-- Document section follows --
"Poem Postmarked for the Middle East"
Plus a JJB reflection offered in appreciation
There is an inversion of relative values. It is primarily a trust in the efficacy of beauty.
There are perspectives of the universe to which morality is irrelevant, to which logic is irrelevant, to which religion is irrelevant, to which art is irrelevant....No one of these specializations exhausts the final unity of purpose in the world.
This day I call the heavens and the earth as witnesses against you that I have set before you life and death, blessings and curses. Now choose life, so that you and your children may live.
There comes a time in the life of a believer -- Jewish or Muslim or Christian, for example -- when he or she realizes that "life" is more important than religion. Not life in general but life in particular: this moment, these people, this relationship, these longings, these hopes, these fears, this suffering, this kiss. The realization is a form of embodied cognition, first revealed through emotions and the senses.
The revelation is indeed a revelation, but it is not textual in nature. It transcends rules and texts, principles and ideals. Words become less important than experience, and life becomes both more beautiful and more complicated. If the believer remains religious, the aim of religion is no longer certainty but rather trust -- trust in the efficacy of beauty.
Prior to the awakening, the believer may have been devoted to his religion as an end in itself. He would live and die, argue and maybe even kill, for his religion. In truth he had made a god of his religion, and thus confused God with religion. Call it the fallacy of misplaced allegiance.
The fallacy of misplaced allegiance is a form of idolatry. It occurs when a person confuses ideology with life and feels more allegiance to ideas than people. Held captive by the fallacy, the idolater is afraid of the body and feeling. The world is all about ideas and principles and causes, but not about experience. He cannot really accept the world of feeling and vulnerability; he has not yet come to his senses.
Nevertheless, there's hope. In time, with grace, there's a softening, sometimes evoked by a kiss, or a sadness, or a simple weariness of battle. He realizes that the One he seeks to serve -- the Soul of the universe -- is more interested in love than doctrine, in tenderness than principle, in empathy than hatred. He notices the wind caressing his cheeks, the laughter of children, the songs of sorrow, and it is almost as if he falls in love with life in all its poignancy. It is hard to separate God from Life with an upper-case L; they seem like the same thing.
He begins to hear a calling which says "Choose life" and becomes more apophatic, trusting feelings more than slogans. The spirit of the universal Soul has found its way into his heart or, to say the same thing, his heart has awakened to the spirit of the Soul of the universe.
The poem by Usman Hameedi is an invitation to feel the spirit. Of course, if we have been thinking of God in a more abstract way, we may need to become atheists first, because the very word “God” will feel like blasphemy, a sin against life. The word may not be redeemable.
-- Document section concluded --
Request 1
Rewrite the stretch of rows from the one containing "What is the difference" through the end of the rows, swapping "chart" for "graph" and keeping everything else the same. Leave the pictures out of your answer.
The essay and the rows below it have nothing to do with each other.
-- Exercise input follows --
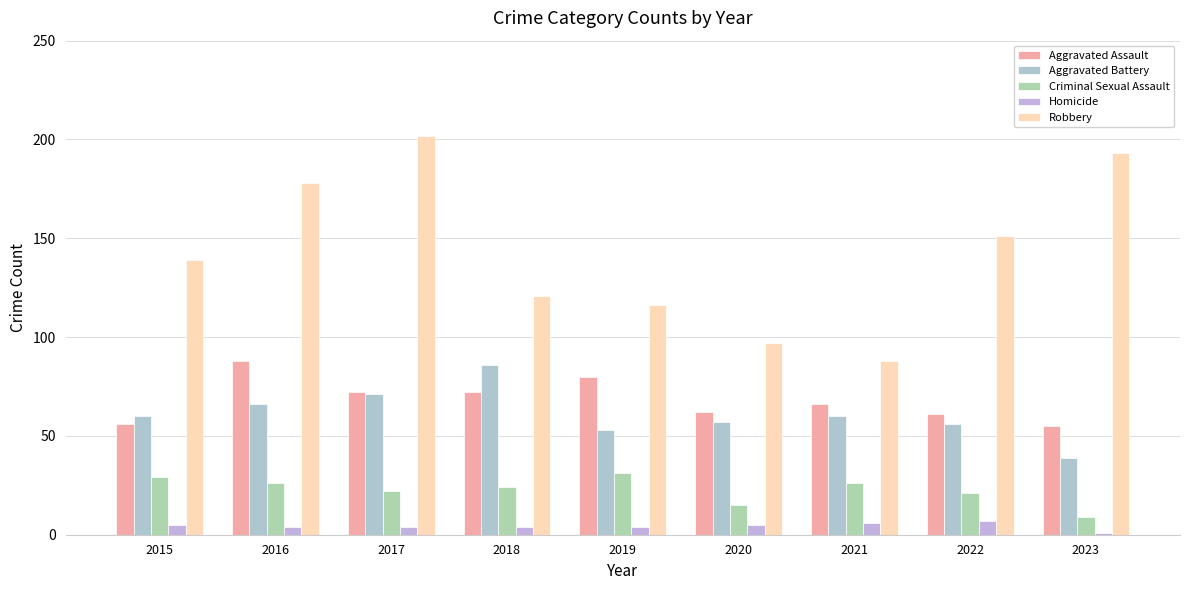

Reading right to left, transcribe all the data shown in this chart.

Aggravated Assault: 2023=55	2022=61	2021=66	2020=62	2019=80	2018=72	2017=72	2016=88	2015=56
Aggravated Battery: 2023=39	2022=56	2021=60	2020=57	2019=53	2018=86	2017=71	2016=66	2015=60
Criminal Sexual Assault: 2023=9	2022=21	2021=26	2020=15	2019=31	2018=24	2017=22	2016=26	2015=29
Homicide: 2023=1	2022=7	2021=6	2020=5	2019=4	2018=4	2017=4	2016=4	2015=5
Robbery: 2023=193	2022=151	2021=88	2020=97	2019=116	2018=121	2017=202	2016=178	2015=139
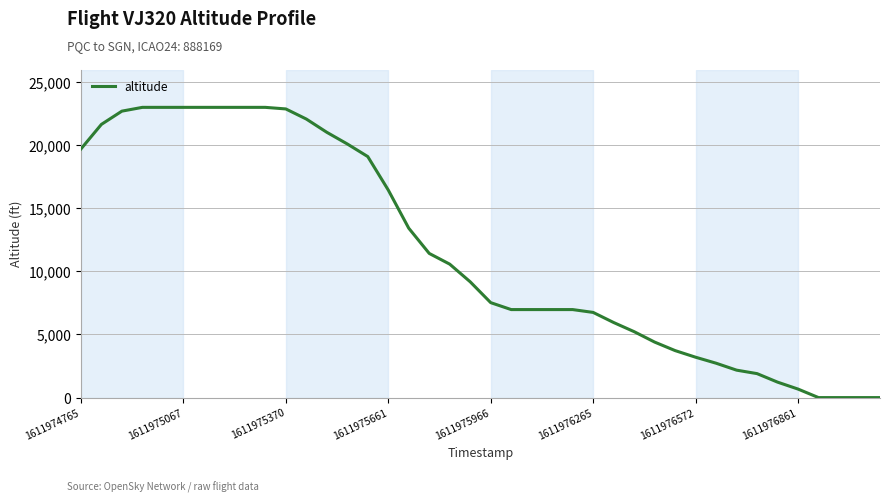

What is the difference between the maximum and minimum values?

23000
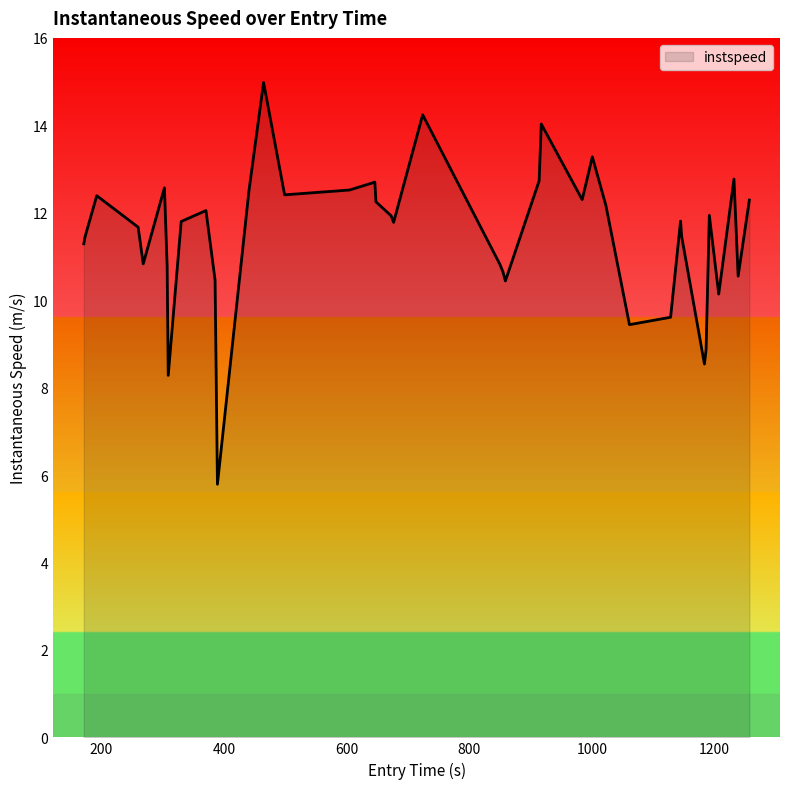

What is the minimum value shown in the chart?

5.8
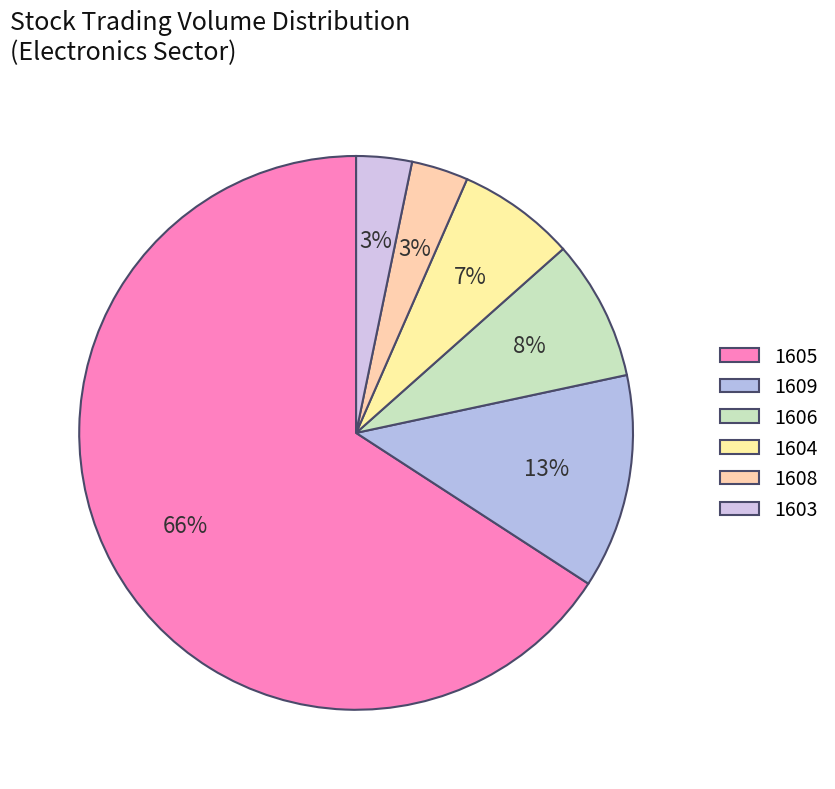

Count the number of slices in the pie.

6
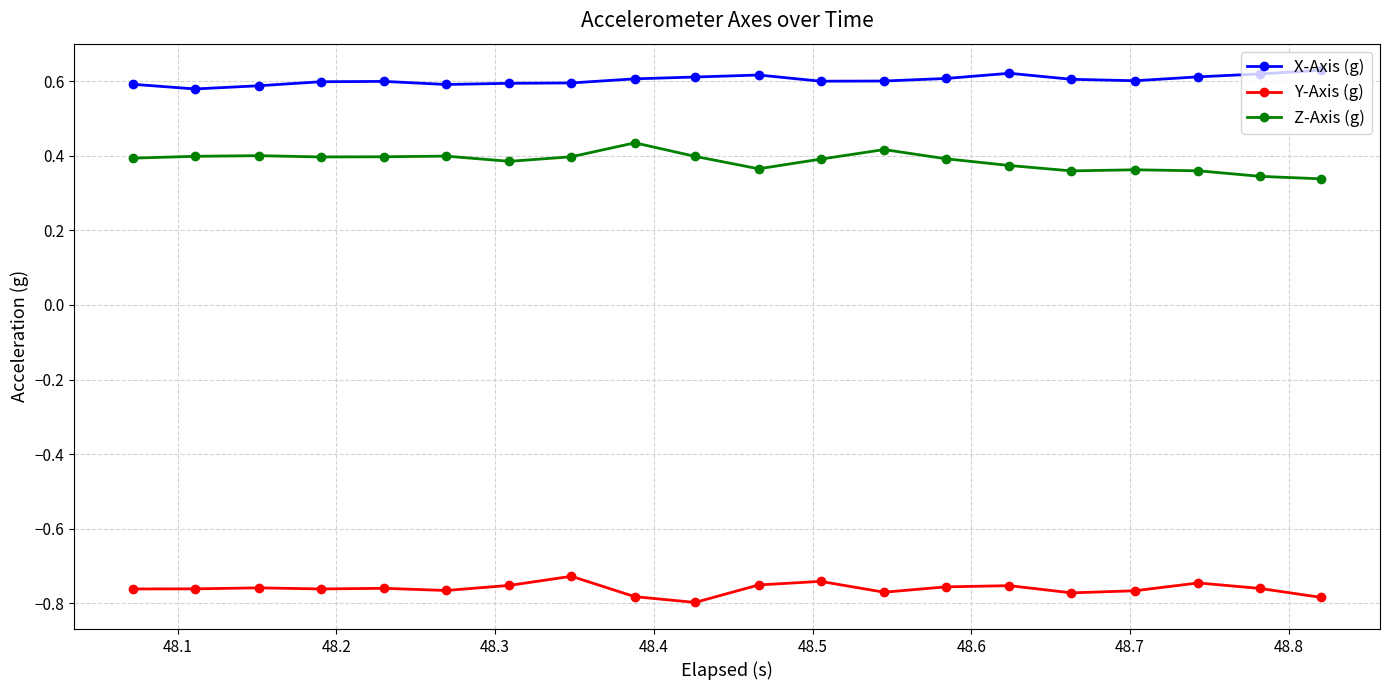

Rank the series by their average value, from lowest to highest.

Y-Axis (g), Z-Axis (g), X-Axis (g)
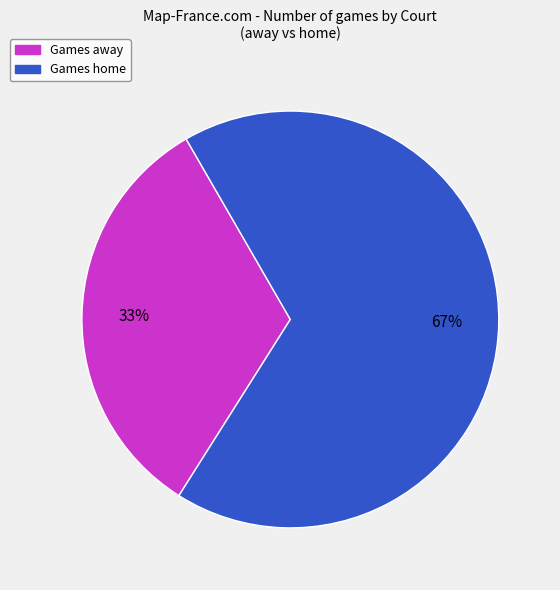

Is there a majority slice in this chart?

Yes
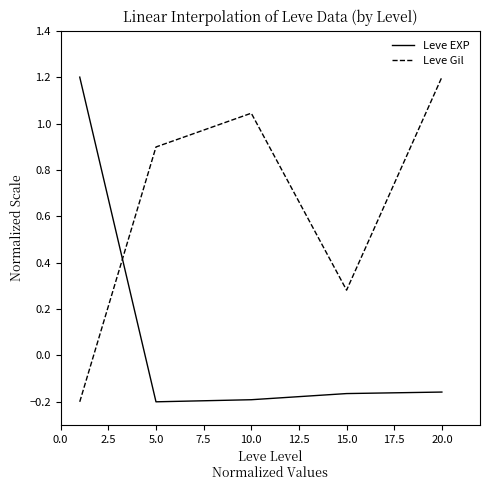

How many times do Leve EXP and Leve Gil cross each other?

1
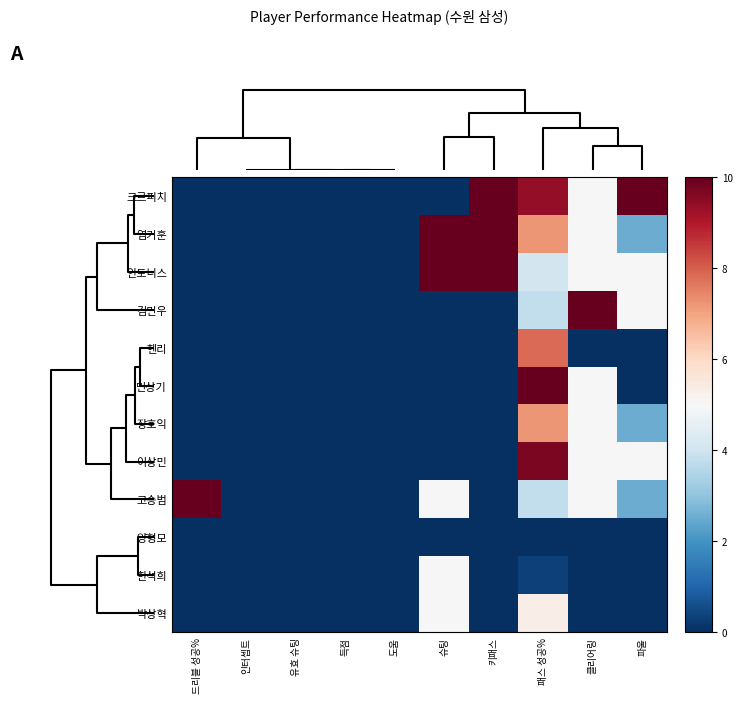

How many series are shown in this chart?

12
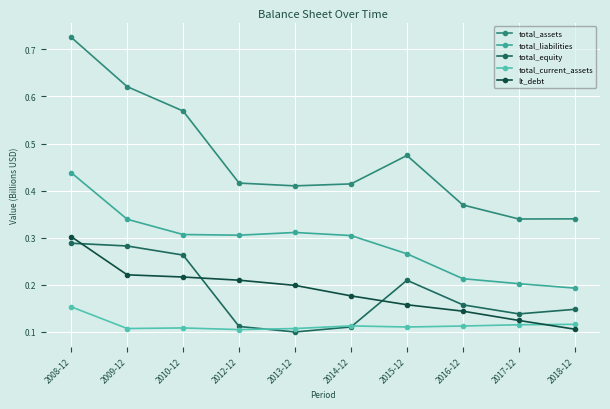

What is the label of the 9th point from the left?

2017-12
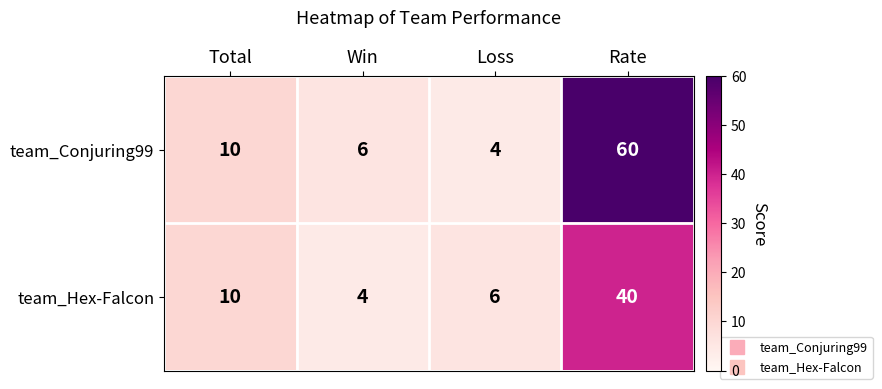

The team_Hex-Falcon series shows 2 at Win. True or false?

False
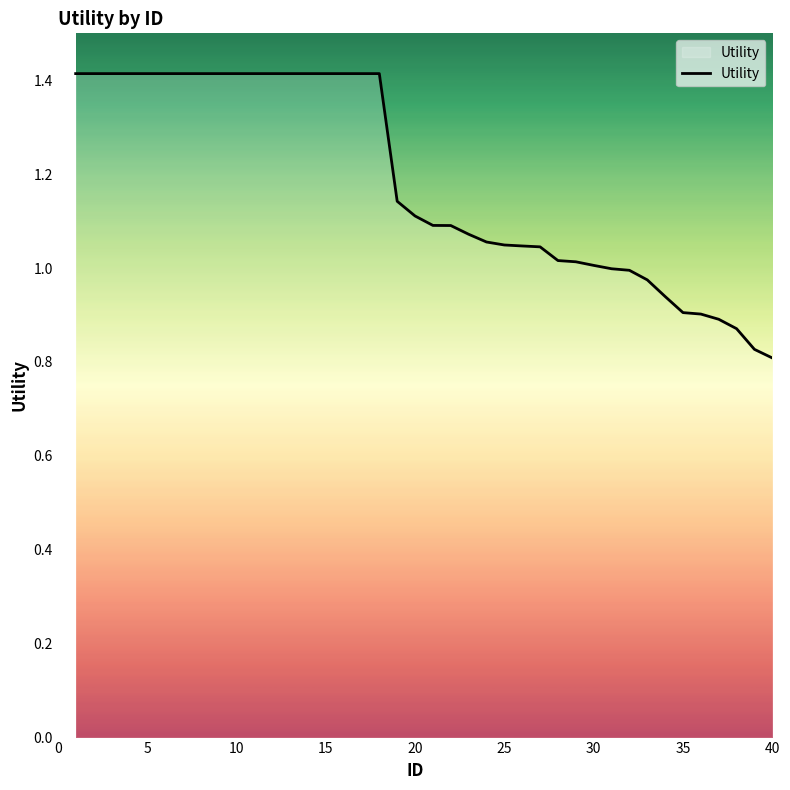

What is the greatest value displayed?

1.4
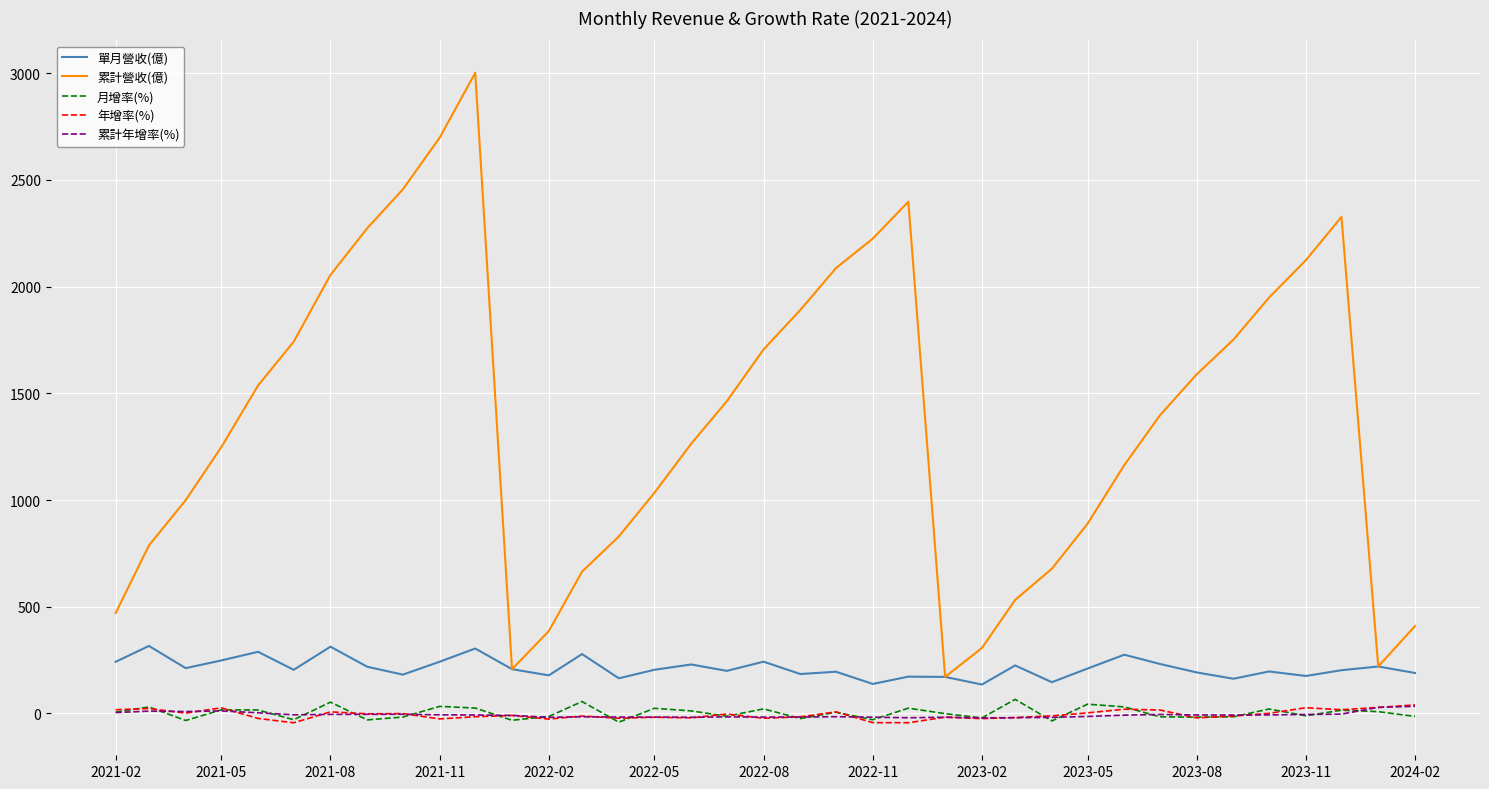

Which series has the widest spread of values?

累計營收(億)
-- Exercise input concluded --
Request 2
Write out the stretch of the essay from "The fallacy of misplaced allegiance is" through "to his senses.".

Exercise answer 1
What is the difference between the maximum and minimum values?

23000

What is the minimum value shown in the graph?

5.8

Count the number of slices in the pie.

6

Rank the series by their average value, from lowest to highest.

Y-Axis (g), Z-Axis (g), X-Axis (g)

Is there a majority slice in this graph?

Yes

How many times do Leve EXP and Leve Gil cross each other?

1

How many series are shown in this graph?

12

What is the label of the 9th point from the left?

2017-12

The team_Hex-Falcon series shows 2 at Win. True or false?

False

What is the greatest value displayed?

1.4

Which series has the widest spread of values?

累計營收(億)

Exercise answer 2
The fallacy of misplaced allegiance is a form of idolatry. It occurs when a person confuses ideology with life and feels more allegiance to ideas than people. Held captive by the fallacy, the idolater is afraid of the body and feeling. The world is all about ideas and principles and causes, but not about experience. He cannot really accept the world of feeling and vulnerability; he has not yet come to his senses.